Pular para o conteúdo principal

DANOS MORAIS POR ABANDONO AFETIVO

No último 21/09/2021 no julgamento de um RECURSO ESPECIAL pela Terceira Turma do Superior Tribunal de Justiça, sob a relatoria da MINISTRA NANCY ANDRIGHI, um relevante precedente jurisprudencial reforçou importante definição acerca da admissibilidade da condenação ao pagamento de indenização por abandono afetivo.

A controvérsia enfrentada no referido julgado tratou como juridicamente possível a reparação de danos pleiteada por um filho tendo como fundamento o abandono afetivo, o que determinou a condenação de um pai ao pagamento de R$ 30,000,00 ao filho por danos morais.
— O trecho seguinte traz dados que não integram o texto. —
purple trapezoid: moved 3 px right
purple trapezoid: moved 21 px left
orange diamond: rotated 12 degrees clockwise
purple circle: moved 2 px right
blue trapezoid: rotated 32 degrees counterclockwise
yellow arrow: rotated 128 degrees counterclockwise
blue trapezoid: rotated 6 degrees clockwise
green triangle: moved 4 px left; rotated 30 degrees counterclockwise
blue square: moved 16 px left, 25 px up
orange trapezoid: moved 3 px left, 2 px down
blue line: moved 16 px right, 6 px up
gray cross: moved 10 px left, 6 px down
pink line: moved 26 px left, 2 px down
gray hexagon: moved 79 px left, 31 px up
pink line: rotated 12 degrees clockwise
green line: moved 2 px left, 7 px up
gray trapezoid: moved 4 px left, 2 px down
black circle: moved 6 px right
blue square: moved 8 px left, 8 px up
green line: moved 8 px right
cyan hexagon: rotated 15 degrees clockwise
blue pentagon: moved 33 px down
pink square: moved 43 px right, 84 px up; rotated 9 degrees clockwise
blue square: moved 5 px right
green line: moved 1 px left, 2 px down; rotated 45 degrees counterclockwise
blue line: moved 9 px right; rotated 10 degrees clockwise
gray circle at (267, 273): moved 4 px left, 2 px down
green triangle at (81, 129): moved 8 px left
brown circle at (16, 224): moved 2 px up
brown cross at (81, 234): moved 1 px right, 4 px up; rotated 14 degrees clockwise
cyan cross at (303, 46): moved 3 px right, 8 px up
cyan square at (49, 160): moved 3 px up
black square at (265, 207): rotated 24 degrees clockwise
Apesar de não existir no ordenamento pátrio o dever de amar, o art. 5º do Estatuto da Criança e do Adolescente dispõe que "nenhuma criança ou adolescente será objeto de qualquer forma de negligência, discriminação, exploração, violência, crueldade e opressão, punido na forma da lei qualquer atentado, por ação ou omissão, aos seus direitos fundamentais".

Uma interpretação sistemática do conjunto de regras que tratam da matéria responsabilidade civil de forma ampla e irrestrita, com destaque para os artigos 186 e 927, do Código Civil de 2002, não exclui sua aplicabilidade no âmbito das relações familiares, desde que demonstrada a existência dos respectivos pressupostos.

A possibilidade de os pais serem condenados a reparar os danos morais causados pelo abandono afetivo do filho, ainda que em caráter excepcional, decorre do fato de que essa espécie de condenação tem causa específica, autônoma, e fundamento jurídico próprio, que é o descumprimento, pelos pais, do dever jurídico de exercer a parentalidade de maneira responsável.

É que tal dever compreende também a obrigação de conferir aos filhos uma firme referência parental, de modo a propiciar o seu adequado desenvolvimento mental, psíquico e de personalidade, para efetivamente concretizar os princípios do melhor interesse da criança e do adolescente e da dignidade da pessoa humana.

Este destaque é importante, para desvincular a questão da obrigação de natureza alimentícia, relativa ao dever de assistência material dos pais, nem se resolve pela perda do poder familiar visando a proteção da integridade da criança, de modo a lhe ofertar, por outros meios, a criação e educação eventualmente negada pelos pais, mas que não serve para compensar o efetivo prejuízo psicológico causado ao filho.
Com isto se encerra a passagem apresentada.